Gay marriages 'were blessed' in past by Church
Monday July 16 2001
Social historian Alan Bray believes a form of wedding service was conducted by priests and the couples involved were sworn or "wedded" brothers.
The custom was prevalent between the 11th and 16th centuries and involved vows made before witnesses that two men would stand by each other until death.
This was felt to give the relationships a standing with some parallels to marriage, according to Mr Bray.
Couples received communion and they were often buried together.
"I'm sure this will create quite a stir both in the Catholic Church and among gay people but what I'm presenting is a way for both sides to come together," said Mr Bray.
"It's part of its history but the Church has forgotten it. No-one will thank me for saying this but the Church could avoid the mess it is getting into if it would listen to its past.
"Some of these wedded brothers had platonic friendships and some had physical ones. The Church was giving its blessing to the friendship, with all the potential good there, rather than to anything else within the relationship.
"But sexual potential wasn't a bar to the blessing."
Mr Bray, who toured Oxford and Cambridge colleges and country churches in England researching his theories, added: "The Church made a distinction between the potential good in the relationship and the possibility of something else developing.
"But it was willing to take the risk.

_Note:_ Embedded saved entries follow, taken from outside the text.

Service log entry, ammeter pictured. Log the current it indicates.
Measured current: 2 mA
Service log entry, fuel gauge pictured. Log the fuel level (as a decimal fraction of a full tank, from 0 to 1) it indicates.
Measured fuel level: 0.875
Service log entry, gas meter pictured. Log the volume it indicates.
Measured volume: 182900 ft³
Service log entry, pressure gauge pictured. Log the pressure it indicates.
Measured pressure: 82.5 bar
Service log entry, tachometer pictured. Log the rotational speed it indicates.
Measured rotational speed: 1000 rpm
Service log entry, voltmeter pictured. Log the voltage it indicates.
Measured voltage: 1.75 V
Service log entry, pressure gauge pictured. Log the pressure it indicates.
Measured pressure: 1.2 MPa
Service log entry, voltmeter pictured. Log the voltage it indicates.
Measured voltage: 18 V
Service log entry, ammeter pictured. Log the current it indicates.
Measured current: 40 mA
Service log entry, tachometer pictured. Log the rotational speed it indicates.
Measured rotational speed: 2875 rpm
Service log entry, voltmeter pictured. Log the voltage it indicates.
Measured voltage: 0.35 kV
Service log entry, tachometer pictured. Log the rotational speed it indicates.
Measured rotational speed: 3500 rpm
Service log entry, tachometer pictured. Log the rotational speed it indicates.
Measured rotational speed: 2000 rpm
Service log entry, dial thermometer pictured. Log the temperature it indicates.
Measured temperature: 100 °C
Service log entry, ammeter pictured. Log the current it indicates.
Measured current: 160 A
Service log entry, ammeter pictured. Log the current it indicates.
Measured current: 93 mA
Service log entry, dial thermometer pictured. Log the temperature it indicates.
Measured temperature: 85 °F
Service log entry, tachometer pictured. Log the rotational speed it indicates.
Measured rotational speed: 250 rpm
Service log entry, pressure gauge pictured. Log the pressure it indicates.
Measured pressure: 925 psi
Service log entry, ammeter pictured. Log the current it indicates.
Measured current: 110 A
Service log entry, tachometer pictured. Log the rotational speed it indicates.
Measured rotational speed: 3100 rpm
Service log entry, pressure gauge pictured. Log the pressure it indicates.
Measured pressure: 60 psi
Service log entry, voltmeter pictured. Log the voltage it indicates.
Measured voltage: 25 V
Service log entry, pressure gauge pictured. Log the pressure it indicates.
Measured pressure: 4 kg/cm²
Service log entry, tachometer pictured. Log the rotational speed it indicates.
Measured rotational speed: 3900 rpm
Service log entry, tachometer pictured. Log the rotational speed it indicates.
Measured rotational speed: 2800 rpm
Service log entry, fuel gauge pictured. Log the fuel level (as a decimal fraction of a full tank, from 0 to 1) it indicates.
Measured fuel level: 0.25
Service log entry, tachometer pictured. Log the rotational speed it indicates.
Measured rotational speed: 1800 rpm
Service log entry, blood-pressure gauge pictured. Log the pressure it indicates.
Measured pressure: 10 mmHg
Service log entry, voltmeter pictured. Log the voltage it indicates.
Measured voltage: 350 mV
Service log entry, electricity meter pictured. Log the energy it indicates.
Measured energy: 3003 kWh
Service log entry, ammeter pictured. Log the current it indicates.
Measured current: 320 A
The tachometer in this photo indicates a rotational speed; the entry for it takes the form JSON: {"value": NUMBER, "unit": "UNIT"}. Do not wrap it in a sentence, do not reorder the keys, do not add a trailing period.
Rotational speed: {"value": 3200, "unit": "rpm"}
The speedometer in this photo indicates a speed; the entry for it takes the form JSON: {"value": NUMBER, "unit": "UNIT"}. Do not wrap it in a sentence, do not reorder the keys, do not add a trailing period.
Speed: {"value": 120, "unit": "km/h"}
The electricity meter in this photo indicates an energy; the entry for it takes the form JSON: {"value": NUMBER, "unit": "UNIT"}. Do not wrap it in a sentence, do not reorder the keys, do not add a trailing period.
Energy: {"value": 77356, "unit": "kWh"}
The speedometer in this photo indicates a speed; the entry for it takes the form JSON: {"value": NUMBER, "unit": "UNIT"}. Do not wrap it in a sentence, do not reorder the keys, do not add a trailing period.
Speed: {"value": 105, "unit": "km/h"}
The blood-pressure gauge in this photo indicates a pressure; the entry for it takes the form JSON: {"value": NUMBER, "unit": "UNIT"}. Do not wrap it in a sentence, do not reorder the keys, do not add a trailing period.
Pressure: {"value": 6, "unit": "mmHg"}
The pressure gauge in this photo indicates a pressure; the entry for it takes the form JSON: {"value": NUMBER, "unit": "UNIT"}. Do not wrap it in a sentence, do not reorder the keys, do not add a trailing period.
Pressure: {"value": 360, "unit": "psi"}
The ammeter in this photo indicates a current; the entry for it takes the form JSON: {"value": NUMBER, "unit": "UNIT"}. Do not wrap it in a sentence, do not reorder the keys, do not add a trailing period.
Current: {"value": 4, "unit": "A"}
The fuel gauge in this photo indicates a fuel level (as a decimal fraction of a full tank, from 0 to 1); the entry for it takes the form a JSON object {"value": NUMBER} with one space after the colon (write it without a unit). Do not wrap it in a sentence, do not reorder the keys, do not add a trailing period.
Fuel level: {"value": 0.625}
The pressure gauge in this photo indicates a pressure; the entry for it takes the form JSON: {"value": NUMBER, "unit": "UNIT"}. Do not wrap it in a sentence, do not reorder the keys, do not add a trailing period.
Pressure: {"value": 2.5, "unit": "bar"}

However, in the 16th century the Church became more nervous."
An honorary research fellow at Birkbeck College at the University of London, he said it was not a new development for people who could not be married to ask for Church blessings.
Wedded friendships had their heyday in the 15th century although the tradition continued in some cases until the 19th century.
"There is a kind of submerged continent of evidence of same sex friendships in the churches of the past," said Mr Bray, who visited tombs with "iconography equivalent to married relationships".
Among those visited were Cardinal Newman's near Birmingham, who is buried with his friend Fr Ambrose St John although Mr Bray stressed this was a platonic relationship.
The author of Homosexuality in Renaissance England presents his findings at Newman House in Dublin next Saturday.